Record US power demand brings AI-energy nexus into sharp focus
Electricity consumption is set to hit more record highs in the US this year and in 2027, mostly due to data centres serving AI and cryptocurrencies, according to the Energy Information Administration (EIA).
According to the EIA's Short-Term Energy Outlook, power demand set a second consecutive annual record at 4,195 billion kWh in 2025, with projected rises to 4,248 billion kWh in 2026 and 4,379 billion kWh in 2027.
As well as data centre demand, the EIA says the increase is also driven by homes and businesses using more electricity and less fossil fuels for heat and transportation. However, it says power demand growth is led by the commercial sector, which is expected to outpace residential demand in 2027 for the first time.
Data centre energy appetite
The International Energy Agency (IEA) says data centres globally currently consume 485-500 TWh of power annually, accounting for about 2% of global electricity demand.
This rise in global demand reflects a rapidly increasing trajectory, primarily driven by the AI boom. As a result, projections indicate AI-specific hardware consumption will triple by 2030, nearly doubling overall data centre power use in that period.
The IEA says the AI-energy nexus is continuing to evolve rapidly, with capital expenditure by the largest technology companies exceeding $400 billion in 2025 and anticipated to rise a further 75% this year, fuelling data centre growth.
“Capital expenditure of just five technology companies is now larger than global investment in oil and natural gas production,” said the agency.
IEA satellite tracking found cutting-edge AI data centres more than tripled capacity in the past 18 months.
AI efficiencies in context
The IEA said worldwide data centre electricity demand rose by 17% in 2025, in line with its projections.
AI energy efficiency per task is improving at a rate "unprecedented in energy history," due to software and hardware advances.
However, this is offset by the increasing use of new energy-intensive AI applications, such as video generation, reasoning, and agentic tasks, which the IEA says can consume thousands of times more energy than simple text generation.
Managing bottlenecks
The agency said bottlenecks across energy supply chains have tightened since its last report amid a wave of data centre applications and a broader trend of rapid load growth and electrification, as the AI ecosystem scrambles for electricity and grid connections.

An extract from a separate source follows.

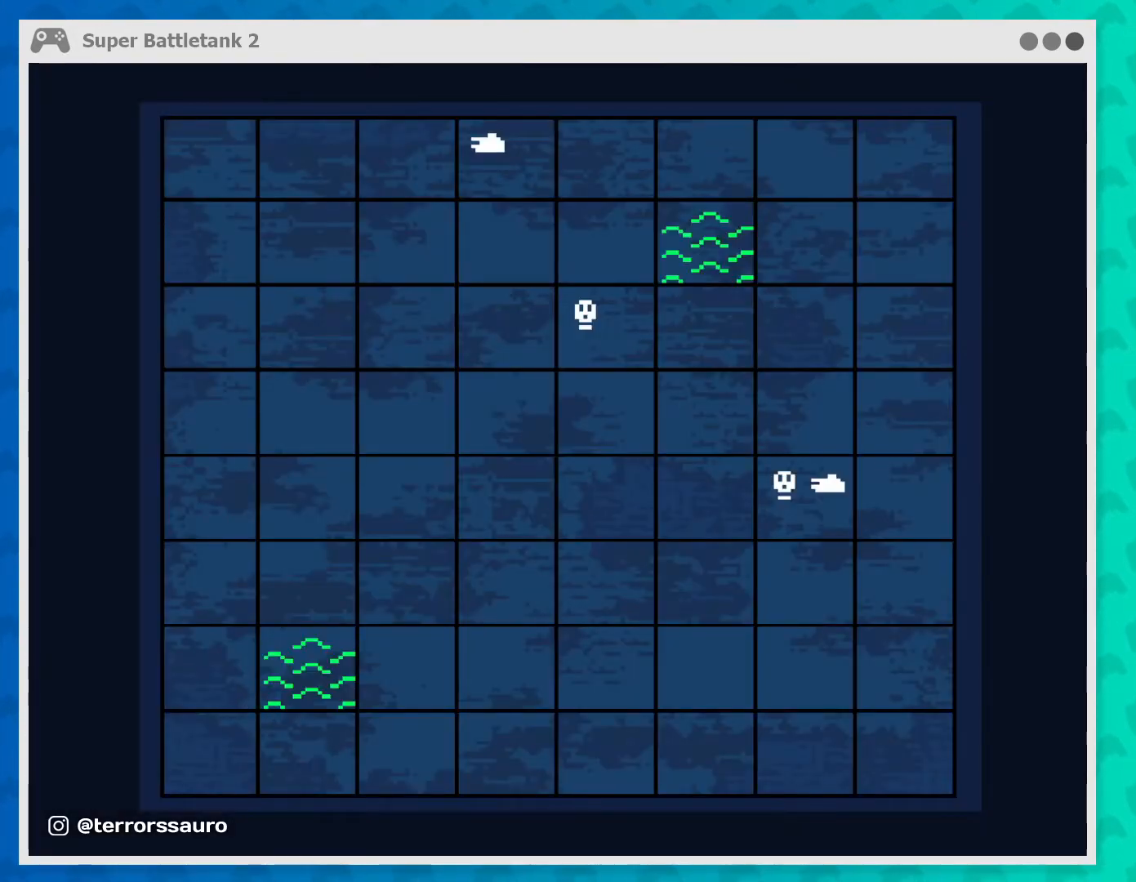
{"buttons": [], "left_stick": "center", "events": []}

“An individual server rack within an advanced data centre is only the size of a large refrigerator, but by 2027 it could have peak power demand equivalent to that of 65 households,” the report noted.

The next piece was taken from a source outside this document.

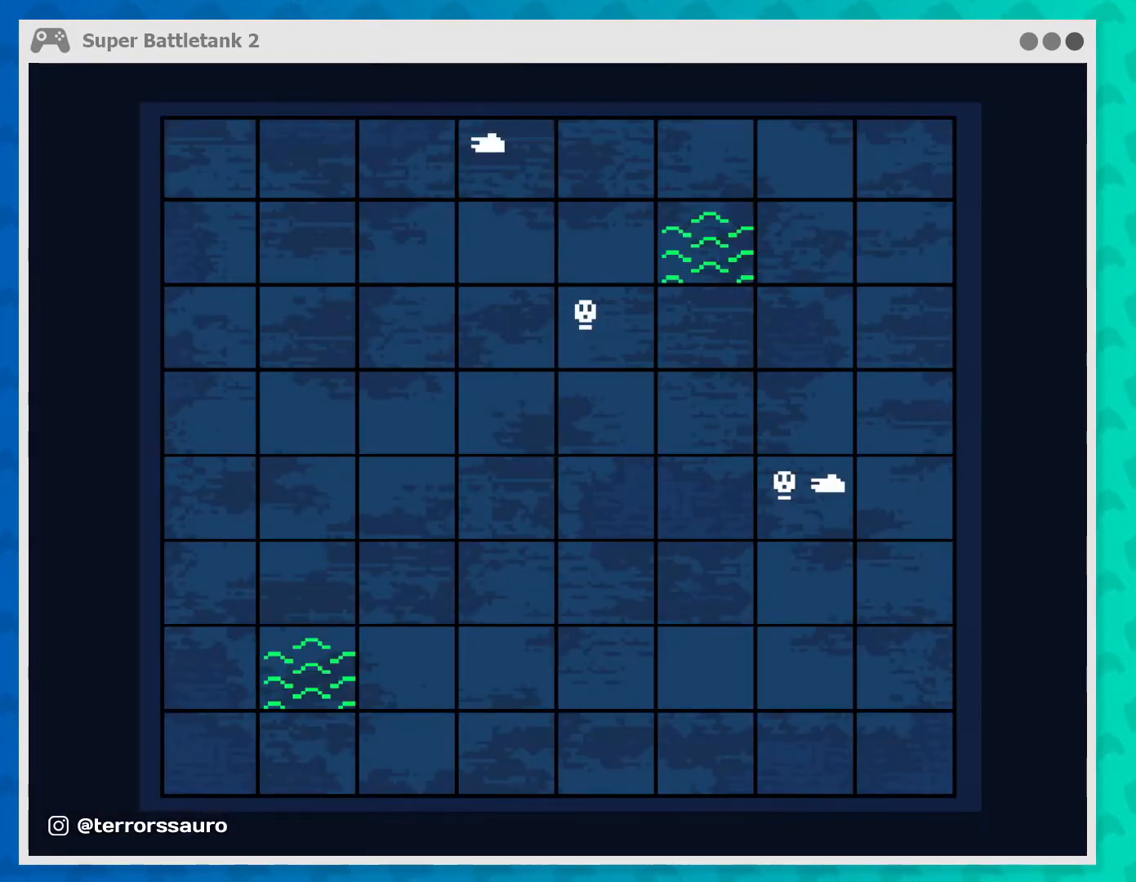
{"buttons": [], "left_stick": "center", "events": [[33, "B", "down"], [167, "B", "up"]]}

The IEA suggested a possible upside in its mid- to longer-term outlook for data centre power demand, driven by investments to relieve bottlenecks across energy equipment and chip manufacturing.
On-site gas power is emerging in the US as developers bypass slow grid connections, with 15–27 GW expected by 2030, though the IEA cites uncertainties, such as a global gas turbine supply crunch.
Driving power innovation
Scaled battery storage could be critical to ensuring reliable supply to AI training and model-use data centres that induce large, rapid power swings.
The IEA predicts that 20-25 GW of global battery storage could be installed by 2030. With the right incentives, this could become a grid asset in the broader AI-driven acceleration of electricity sector deployment and innovation.
The agency cautioned that data centres could be a prominent flashpoint for concerns around energy prices.
But the IEA report also highlighted that AI has potential as an important tool in enhancing energy security and sustainability, such as optimising existing grid capacity.
However, it warned that the energy sector is yet to fully seize these opportunities.
An IEA survey of companies found that a lack of digital skills was the single largest barrier to greater AI adoption in the energy sector, while globally, less than half of energy demand was covered by policy frameworks promoting AI uptake in the sector.